▶ _Stored items_
* * * * *

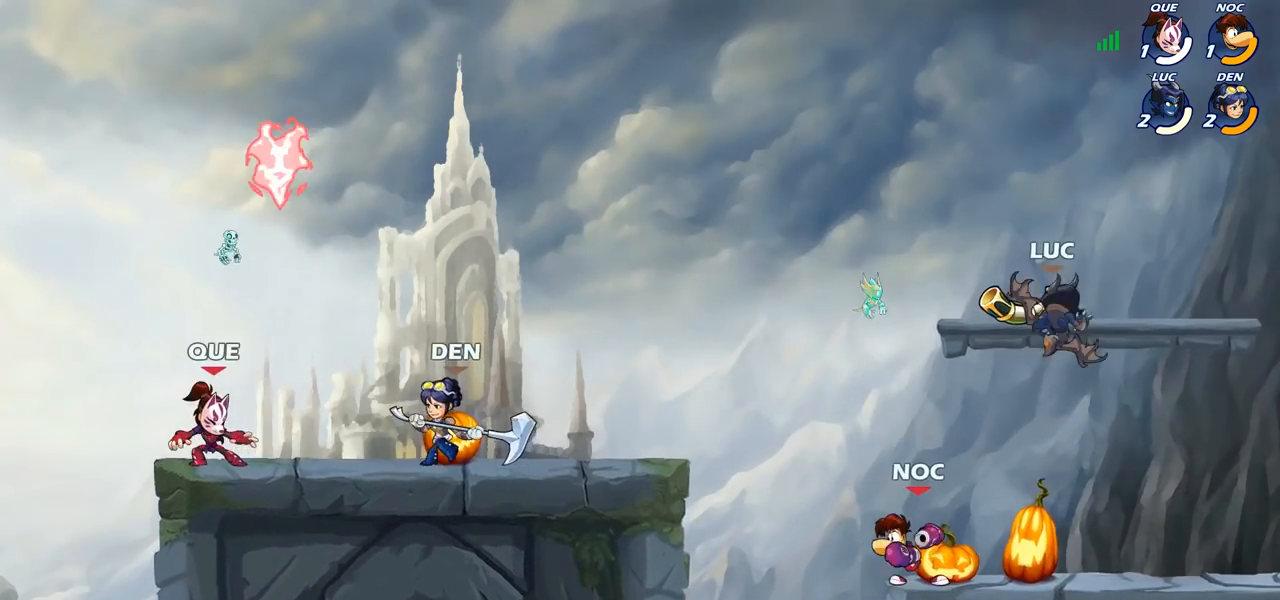
{"buttons": [], "left_stick": "left", "right_stick": "center", "events": [[67, "left_stick", "left"], [133, "left_stick", "down-left"], [317, "left_stick", "left"], [333, "SQUARE", "down"], [433, "SQUARE", "up"]]}
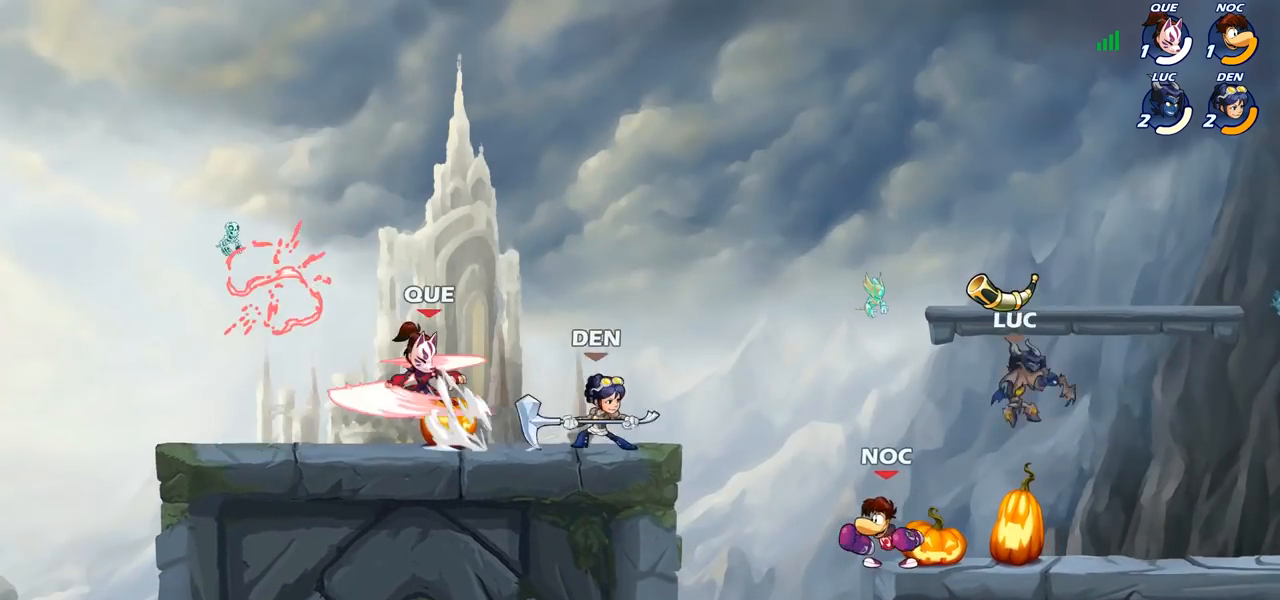
{"buttons": [], "left_stick": "right", "right_stick": "center", "events": [[83, "left_stick", "right"]]}
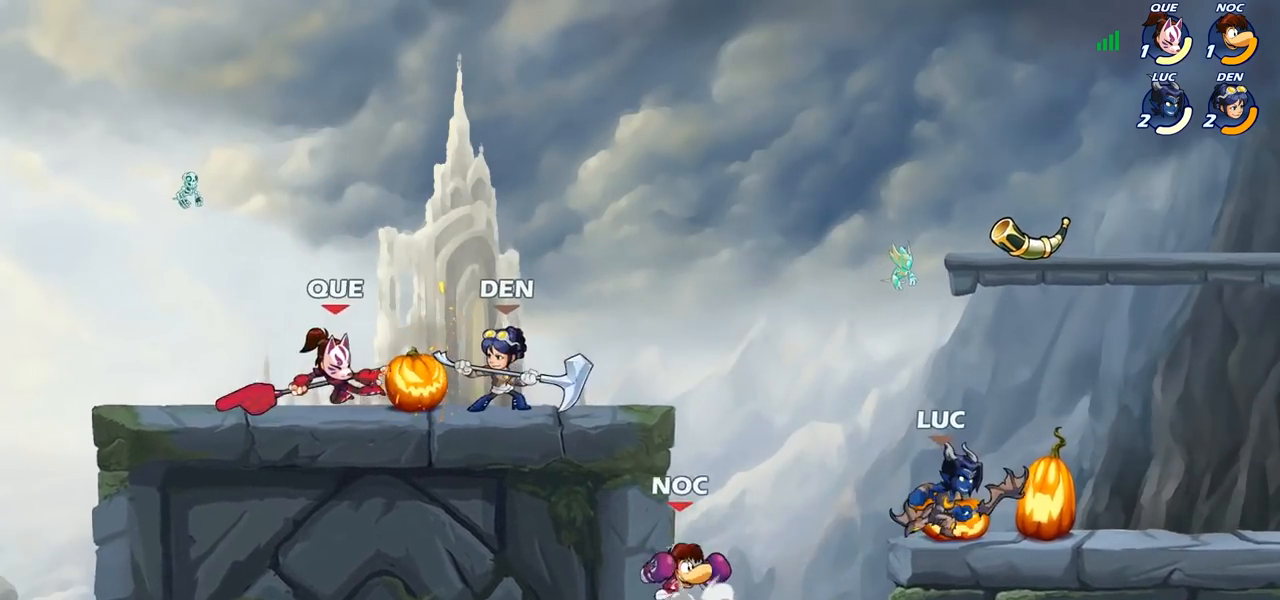
{"buttons": [], "left_stick": "down-left", "right_stick": "center", "events": [[67, "CROSS", "down"], [117, "CROSS", "up"], [233, "left_stick", "down-left"]]}
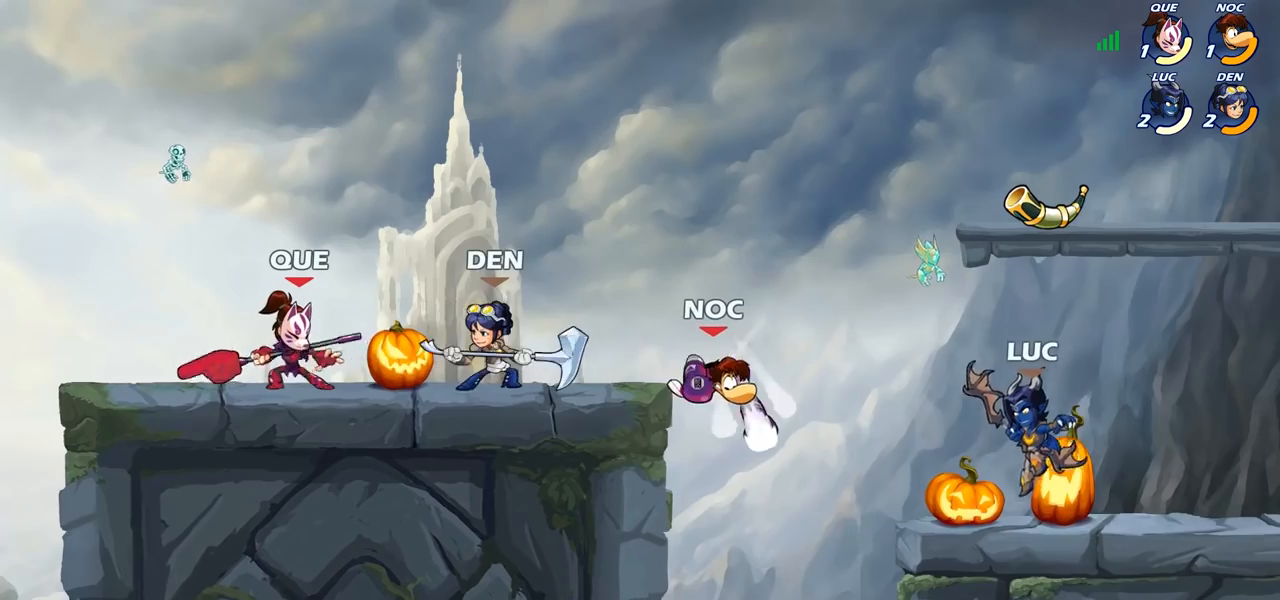
{"buttons": ["CIRCLE"], "left_stick": "down-left", "right_stick": "center", "events": [[267, "CIRCLE", "down"]]}
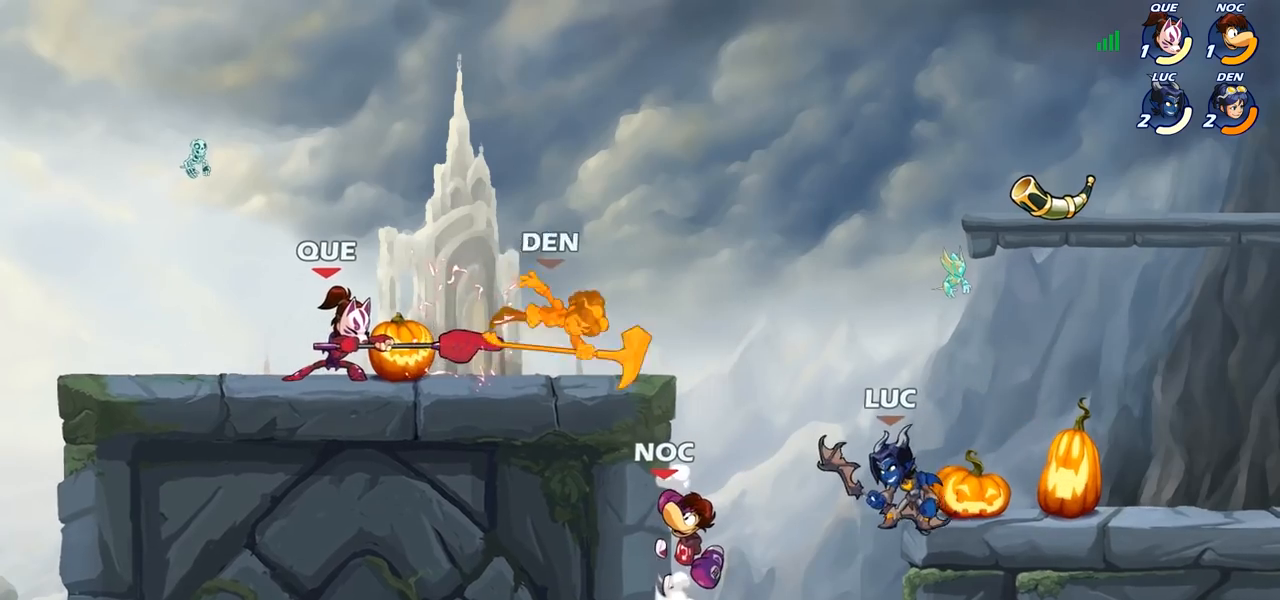
{"buttons": [], "left_stick": "center", "right_stick": "center", "events": [[133, "CIRCLE", "up"], [167, "left_stick", "center"]]}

* * * * *

▶ _Activity_
Give back the data exactly. Pictures stay out.

▶ _Task output_
{"buttons": [], "left_stick": "left", "right_stick": "center", "events": [[67, "left_stick", "left"], [133, "left_stick", "down-left"], [317, "left_stick", "left"], [333, "SQUARE", "down"], [433, "SQUARE", "up"]]}
{"buttons": [], "left_stick": "right", "right_stick": "center", "events": [[83, "left_stick", "right"]]}
{"buttons": [], "left_stick": "down-left", "right_stick": "center", "events": [[67, "CROSS", "down"], [117, "CROSS", "up"], [233, "left_stick", "down-left"]]}
{"buttons": ["CIRCLE"], "left_stick": "down-left", "right_stick": "center", "events": [[267, "CIRCLE", "down"]]}
{"buttons": [], "left_stick": "center", "right_stick": "center", "events": [[133, "CIRCLE", "up"], [167, "left_stick", "center"]]}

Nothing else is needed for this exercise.